_SET TASK_
Put the lines of the listing below into a Markdown table, numbering each row under "Row" and giving the line under "Line". Start with the line containing "collection date: 1932-02-09 or 1932-09-02", go on through the end of the listing, and leave out any blank lines.

- - -

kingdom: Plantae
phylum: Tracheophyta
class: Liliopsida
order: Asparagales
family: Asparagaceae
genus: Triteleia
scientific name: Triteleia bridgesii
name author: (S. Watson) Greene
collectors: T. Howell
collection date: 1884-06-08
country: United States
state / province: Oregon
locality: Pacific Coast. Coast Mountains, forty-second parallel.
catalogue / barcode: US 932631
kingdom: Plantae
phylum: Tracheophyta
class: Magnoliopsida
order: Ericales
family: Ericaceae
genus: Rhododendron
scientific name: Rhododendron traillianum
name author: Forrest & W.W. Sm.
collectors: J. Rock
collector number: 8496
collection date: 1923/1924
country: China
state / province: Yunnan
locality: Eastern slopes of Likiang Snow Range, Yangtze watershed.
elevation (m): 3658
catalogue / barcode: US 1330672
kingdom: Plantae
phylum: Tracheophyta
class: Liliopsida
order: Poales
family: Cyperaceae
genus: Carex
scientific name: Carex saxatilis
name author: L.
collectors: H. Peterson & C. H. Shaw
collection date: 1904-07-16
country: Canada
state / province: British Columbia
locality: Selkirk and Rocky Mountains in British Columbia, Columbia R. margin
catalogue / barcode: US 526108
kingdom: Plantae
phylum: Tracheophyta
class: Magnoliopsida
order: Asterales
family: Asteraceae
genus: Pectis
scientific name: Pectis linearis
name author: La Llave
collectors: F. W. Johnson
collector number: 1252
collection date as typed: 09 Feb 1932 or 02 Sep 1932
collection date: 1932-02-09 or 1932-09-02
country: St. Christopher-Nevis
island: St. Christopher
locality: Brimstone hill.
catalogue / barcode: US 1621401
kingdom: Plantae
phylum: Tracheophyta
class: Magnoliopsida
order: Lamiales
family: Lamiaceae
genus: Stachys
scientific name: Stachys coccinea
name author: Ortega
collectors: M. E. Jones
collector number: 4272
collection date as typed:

- - -

_RESULT_
| Row | Line |
|---|---|
| 1 | collection date: 1932-02-09 or 1932-09-02 |
| 2 | country: St. Christopher-Nevis |
| 3 | island: St. Christopher |
| 4 | locality: Brimstone hill. |
| 5 | catalogue / barcode: US 1621401 |
| 6 | kingdom: Plantae |
| 7 | phylum: Tracheophyta |
| 8 | class: Magnoliopsida |
| 9 | order: Lamiales |
| 10 | family: Lamiaceae |
| 11 | genus: Stachys |
| 12 | scientific name: Stachys coccinea |
| 13 | name author: Ortega |
| 14 | collectors: M. E. Jones |
| 15 | collector number: 4272 |
| 16 | collection date as typed: |